== PROBLEM DETAILS ==
Reproduce each line of the entries that carries "lines".

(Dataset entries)
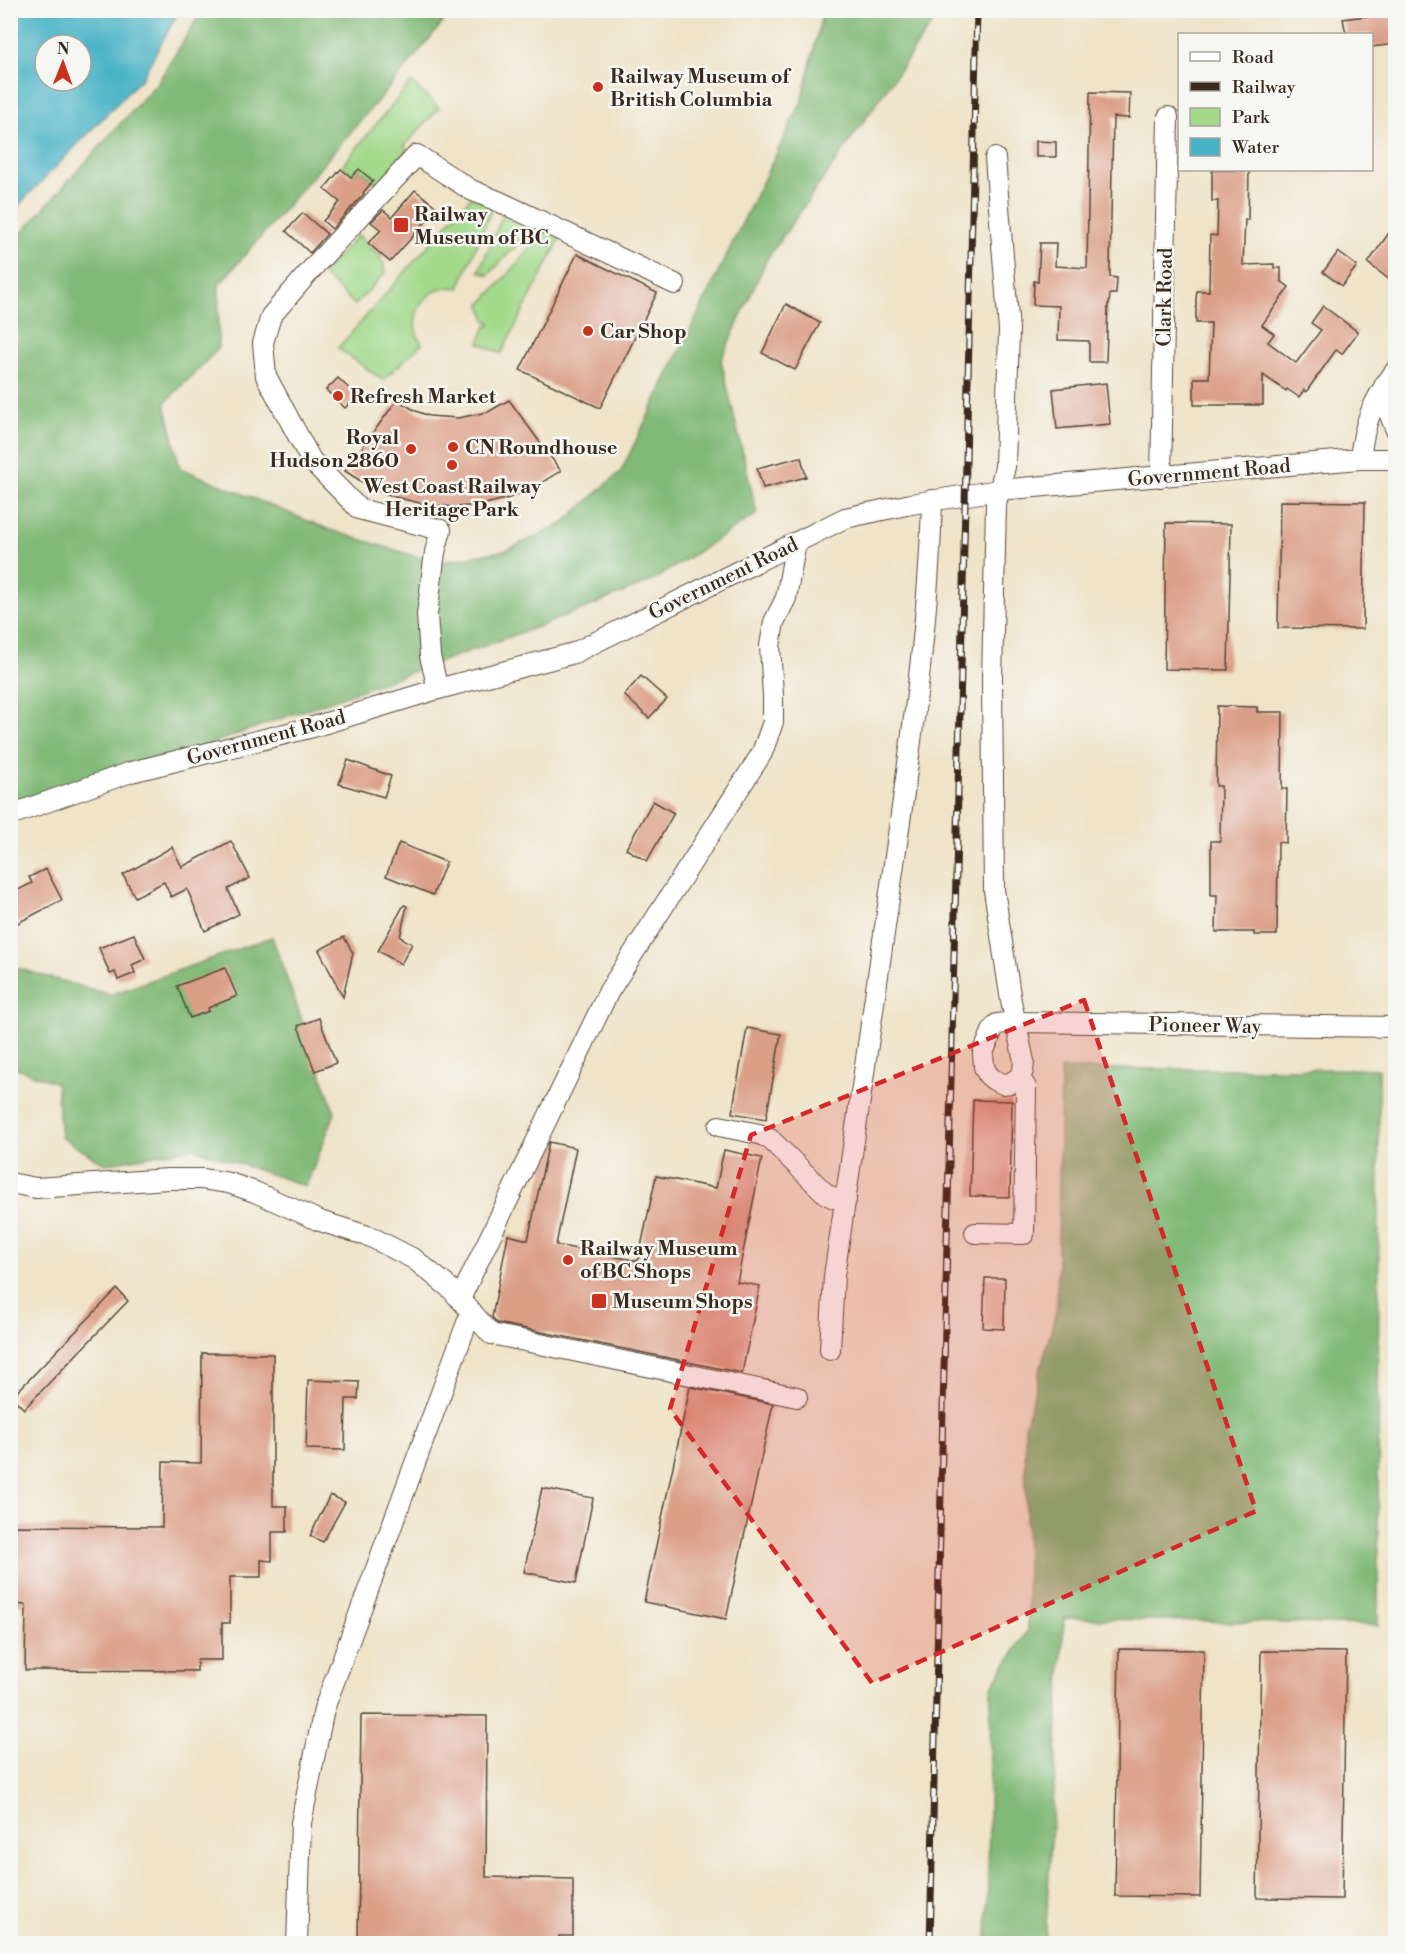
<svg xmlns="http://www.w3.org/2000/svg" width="1406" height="1954" font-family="'Libre Bodoni',serif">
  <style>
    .green { fill: #a2d98b; stroke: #6e8254; stroke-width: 1.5 }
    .forest { fill: #81b977; stroke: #5e724a; stroke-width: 1.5 }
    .water { fill: #48b3c6; stroke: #426e72; stroke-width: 1.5; fill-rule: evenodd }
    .building { fill: #db9e87 }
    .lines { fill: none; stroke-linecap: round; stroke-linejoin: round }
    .minor-casing { stroke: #564638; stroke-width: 22 }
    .minor { stroke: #fff; stroke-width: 20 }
    .rail-casing { stroke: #3b2a1e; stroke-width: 7 }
    .rail { stroke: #f6f6f2; stroke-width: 4.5; stroke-dasharray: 14; stroke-linecap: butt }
    .marked { fill: #d62828; fill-opacity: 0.2; stroke: #d62828; stroke-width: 4.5; stroke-dasharray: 12 8; stroke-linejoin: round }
    .poi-dot { fill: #c8321e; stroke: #f6f6f2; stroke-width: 2 }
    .labels { text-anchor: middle; stroke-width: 5; stroke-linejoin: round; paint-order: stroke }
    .poi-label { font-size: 20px; font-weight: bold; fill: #3b2a1e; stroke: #f6f6f2; text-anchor: start }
    .street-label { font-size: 20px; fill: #3b2a1e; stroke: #f6f6f2 }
  </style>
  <rect width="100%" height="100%" fill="#f6f6f2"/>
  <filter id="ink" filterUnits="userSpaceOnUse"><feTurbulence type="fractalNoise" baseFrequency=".0167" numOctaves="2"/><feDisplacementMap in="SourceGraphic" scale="12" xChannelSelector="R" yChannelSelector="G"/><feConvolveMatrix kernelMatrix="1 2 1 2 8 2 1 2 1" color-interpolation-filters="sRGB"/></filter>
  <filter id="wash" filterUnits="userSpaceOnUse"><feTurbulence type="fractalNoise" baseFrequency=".008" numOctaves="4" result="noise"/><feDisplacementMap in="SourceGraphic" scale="24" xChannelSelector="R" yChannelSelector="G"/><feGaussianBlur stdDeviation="1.35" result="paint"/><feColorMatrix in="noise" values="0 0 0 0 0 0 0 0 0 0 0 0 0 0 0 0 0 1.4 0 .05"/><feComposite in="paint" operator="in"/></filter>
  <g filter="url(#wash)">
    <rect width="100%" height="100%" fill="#efe3c8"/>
    <g class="green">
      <polygon points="411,82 439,108 404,146 408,149 378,184 359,169 353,175 342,166"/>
      <path d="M 471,197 L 493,206 L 459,288 C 427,282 403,317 422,344 L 383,380 L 338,348 Z"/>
      <polygon points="505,210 533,224 515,247 488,275 479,271"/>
      <polygon points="544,229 561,237 501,354 479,343 486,326 490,326 490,321 486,321 481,304 520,261"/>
      <polygon points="358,235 381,257 379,259 384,263 384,270 386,272 355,305 322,274"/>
    </g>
    <g class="forest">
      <polygon points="202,11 452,11 404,70 219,285 218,349 165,403 180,468 330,530 437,563 507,550 562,524 621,471 801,103 823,11 941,11 767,259 721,360 757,514 652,581 543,625 131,772 11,805 11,249 17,238 158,82"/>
      <polygon points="272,937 335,1113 306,1186 193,1148 105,1164 61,1137 56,1083 11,1066 10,966 110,995"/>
      <polygon points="1061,1069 1379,1069 1378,1625 1064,1618 1045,1943 987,1943 991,1688 1028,1630 1025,1427 1057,1308"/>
    </g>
    <path class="water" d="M 11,10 L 179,11 L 142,78 L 11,213 ZM 45,45 L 81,45 L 81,81 L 45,81 Z"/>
    <g id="blocks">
      <g class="building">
        <polygon points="1389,13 1390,19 1395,18 1395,44 1372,47 1371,34 1346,34 1343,19"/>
        <polygon points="1090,92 1130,93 1129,118 1113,117 1110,269 1110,277 1117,278 1116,294 1110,294 1109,304 1108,304 1106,362 1089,362 1089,341 1058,340 1059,306 1033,305 1034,281 1038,282 1040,243 1056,243 1055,266 1087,268"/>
        <polygon points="1036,141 1056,142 1056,157 1036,157"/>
        <polygon points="341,169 351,177 359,169 373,181 363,193 364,194 332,229 323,221 340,202 324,189"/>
        <polygon points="1212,170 1249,170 1248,220 1245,220 1243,265 1274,264 1274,268 1281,268 1281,281 1289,287 1262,325 1274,334 1268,342 1296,363 1321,330 1311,323 1323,306 1358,332 1342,354 1336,350 1306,392 1304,390 1299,397 1287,389 1286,391 1263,375 1263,405 1194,405 1194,378 1209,378 1211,323 1196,323 1196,299 1197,291 1209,291 1210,235 1217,236 1218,201 1212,201"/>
        <polygon points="415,190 438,208 390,262 368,243 381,230 371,222 383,210 392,217"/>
        <polygon points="303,213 327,234 310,253 286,231"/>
        <polygon points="1395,224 1395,284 1368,263"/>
        <polygon points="1338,252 1357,266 1342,286 1323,272"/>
        <polygon points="577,254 657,293 600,408 520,370"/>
        <polygon points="786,304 820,323 795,370 762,353"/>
        <polygon points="338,378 357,396 345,408 326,390"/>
        <polygon points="1106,383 1110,424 1057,429 1053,389"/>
        <polygon points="397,400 416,411 429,416 458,418 488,412 509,400 561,471 536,486 509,498 481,505 454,507 424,504 395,497 370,487 345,471"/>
        <polygon points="801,457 806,477 763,488 757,468"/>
        <polygon points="1280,501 1365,502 1363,629 1278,628"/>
        <polygon points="1166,523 1231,524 1228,670 1164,669"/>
        <polygon points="641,676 667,699 649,718 624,695"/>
        <polygon points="1217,706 1257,707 1257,712 1283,712 1282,789 1287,789 1286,843 1278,842 1277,935 1254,935 1254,932 1216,932 1217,895 1211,895 1211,841 1220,841 1221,786 1216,786"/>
        <polygon points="348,760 391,776 384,797 339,784"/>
        <polygon points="653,801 674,813 647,861 626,849"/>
        <polygon points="231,841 250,878 228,889 239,914 205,931 187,889 171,897 164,882 135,897 123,875 172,847 182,867"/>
        <polygon points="399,843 446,862 433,895 386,876"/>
        <polygon points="46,869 62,900 16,924 10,913 10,894 32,883 29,877"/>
        <polygon points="404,905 407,906 400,937 412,944 401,964 378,951"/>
        <polygon points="134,934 145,959 132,965 135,973 118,980 115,972 110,974 99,948"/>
        <polygon points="344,937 353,953 343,997 319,950"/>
        <polygon points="225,968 237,996 208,1008 209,1011 190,1018 177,986"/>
        <polygon points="319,1018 336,1063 315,1071 298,1026"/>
        <polygon points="747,1028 781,1034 766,1119 732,1113"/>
        <polygon points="973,1100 1012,1101 1010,1197 970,1196"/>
        <polygon points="549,1142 576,1148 556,1245 638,1261 656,1176 716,1188 724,1150 762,1158 737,1282 760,1286 742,1373 497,1323 492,1317 508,1235 528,1240"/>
        <polygon points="985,1278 1005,1278 1004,1329 983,1328"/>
        <polygon points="117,1289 128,1301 24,1409 12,1397"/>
        <polygon points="202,1353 273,1354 273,1506 287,1506 287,1532 272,1532 272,1561 261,1560 261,1577 230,1577 230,1623 222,1623 222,1660 197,1660 197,1671 25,1670 26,1605 10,1604 10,1526 162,1527 163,1462 201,1463"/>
        <polygon points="308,1380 359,1382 358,1399 346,1399 345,1450 306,1449"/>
        <polygon points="690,1387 773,1404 726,1619 644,1602"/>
        <polygon points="542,1488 593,1498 576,1583 524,1572"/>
        <polygon points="330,1495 345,1502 323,1542 310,1536"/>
        <polygon points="1119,1649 1204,1650 1200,1897 1115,1896"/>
        <polygon points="1261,1651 1346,1652 1342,1899 1257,1898"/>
        <polygon points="361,1715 487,1716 486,1877 573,1879 573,1936 559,1936 559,1944 358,1944"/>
      </g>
    </g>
  </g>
  <g filter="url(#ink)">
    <use href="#blocks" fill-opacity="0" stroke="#564638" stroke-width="1.5"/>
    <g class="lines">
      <g class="minor-casing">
        <g id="minor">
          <polyline points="995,158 1009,330 1005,467 996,504 992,679 994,890 1011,1001 1024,1061 1023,1071 1019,1077 1011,1083 1003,1084 994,1080 988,1075 984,1067 983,1053 993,1029 997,1024 1015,1022 1396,1027"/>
          <polyline points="1385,384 1387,408 1396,430"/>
          <path d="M 1360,459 C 1364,422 1373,400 1396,370"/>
          <polyline points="1161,477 1168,117"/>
          <polyline points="438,689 430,656 427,615 435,552 441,530 359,509 311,460 266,376 263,343 271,316 317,263 417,155 471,190 500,202 675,284"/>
          <polyline points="10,815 131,772 313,727 438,689 574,653 845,518 911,504 999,490 1360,459 1396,459"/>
          <polyline points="719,1126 759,1134 770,1139 826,1194 834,1198 846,1200"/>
          <polyline points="10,1183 36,1188 168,1179 202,1179 229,1183 255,1192 320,1221 371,1237 414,1259 451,1289 491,1334 797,1397"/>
          <polyline points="975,1233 1024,1234 1026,1087 1019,1077"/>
          <polyline points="460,1299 609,991 762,753 773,722 773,695 770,646 774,622 786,598 796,542"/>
          <path d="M 830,1350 L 834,1276 C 854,1146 872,1015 891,885 C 909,757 929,629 932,500"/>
          <polyline points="297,1944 301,1823 324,1709 471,1312"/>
        </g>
      </g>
      <use href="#minor" class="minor"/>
      <g class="rail-casing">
        <polyline id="rail" points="930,1944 977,10"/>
      </g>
      <use href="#rail" class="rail"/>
    </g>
  </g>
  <path class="marked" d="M 1084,1000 L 1256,1511 L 872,1683 L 670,1409 L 751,1135 Z"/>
  <g class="poi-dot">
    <circle cx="598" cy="87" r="6"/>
    <rect x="393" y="217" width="16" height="16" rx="3"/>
    <circle cx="588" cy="331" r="6"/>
    <circle cx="338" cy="396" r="6"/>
    <circle cx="453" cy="447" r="6"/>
    <circle cx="411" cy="449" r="6"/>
    <circle cx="452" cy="465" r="6"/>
    <circle cx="568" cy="1260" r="6"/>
    <rect x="591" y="1293" width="16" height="16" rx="3"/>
  </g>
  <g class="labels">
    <g class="poi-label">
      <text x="610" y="83">Railway Museum of<tspan x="610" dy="23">British Columbia</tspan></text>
      <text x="414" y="221">Railway<tspan x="414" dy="23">Museum of BC</tspan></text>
      <text x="600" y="338">Car Shop</text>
      <text x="350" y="403">Refresh Market</text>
      <text x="399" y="444" text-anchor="end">Royal<tspan x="399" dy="23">Hudson 2860</tspan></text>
      <text x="465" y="454">CN Roundhouse</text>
      <text x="452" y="493" text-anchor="middle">West Coast Railway<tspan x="452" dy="23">Heritage Park</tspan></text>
      <text x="580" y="1255">Railway Museum<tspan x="580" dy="23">of BC Shops</tspan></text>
      <text x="612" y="1308">Museum Shops</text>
    </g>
    <g class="street-label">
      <text transform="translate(1164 297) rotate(-89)" y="7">Clark Road</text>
      <text transform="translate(1209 472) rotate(-5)" y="7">Government Road</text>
      <text transform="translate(723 578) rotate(-26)" y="7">Government Road</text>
      <text transform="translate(266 737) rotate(-15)" y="7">Government Road</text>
      <text transform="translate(1205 1025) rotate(1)" y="7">Pioneer Way</text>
    </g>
  </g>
  <rect width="1406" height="1954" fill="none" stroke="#f6f6f2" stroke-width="36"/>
  <rect x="1178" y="33" width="195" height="138" fill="#f6f6f2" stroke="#aba49d" stroke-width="1.5"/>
  <rect x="1190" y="52" width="30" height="9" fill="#ffffff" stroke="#aba49d" stroke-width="1.5"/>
  <text x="1232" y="63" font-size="18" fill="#3b2a1e">Road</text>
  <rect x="1190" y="82" width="30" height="9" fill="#3b2a1e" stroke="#aba49d" stroke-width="1.5"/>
  <text x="1232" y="93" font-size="18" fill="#3b2a1e">Railway</text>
  <rect x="1190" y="108" width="30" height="18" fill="#a2d98b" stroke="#aba49d" stroke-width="1.5"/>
  <text x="1232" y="123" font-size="18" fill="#3b2a1e">Park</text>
  <rect x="1190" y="138" width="30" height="18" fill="#48b3c6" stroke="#aba49d" stroke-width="1.5"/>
  <text x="1232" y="153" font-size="18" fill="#3b2a1e">Water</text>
  <g transform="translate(63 63) rotate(1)"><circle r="28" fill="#f6f6f2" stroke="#aba49d" stroke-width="1.5"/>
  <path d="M0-4.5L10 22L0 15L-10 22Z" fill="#c8321e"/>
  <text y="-9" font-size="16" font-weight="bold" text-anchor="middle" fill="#3b2a1e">N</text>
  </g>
</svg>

== RESPONSE ==
    .lines { fill: none; stroke-linecap: round; stroke-linejoin: round }
    <g class="lines">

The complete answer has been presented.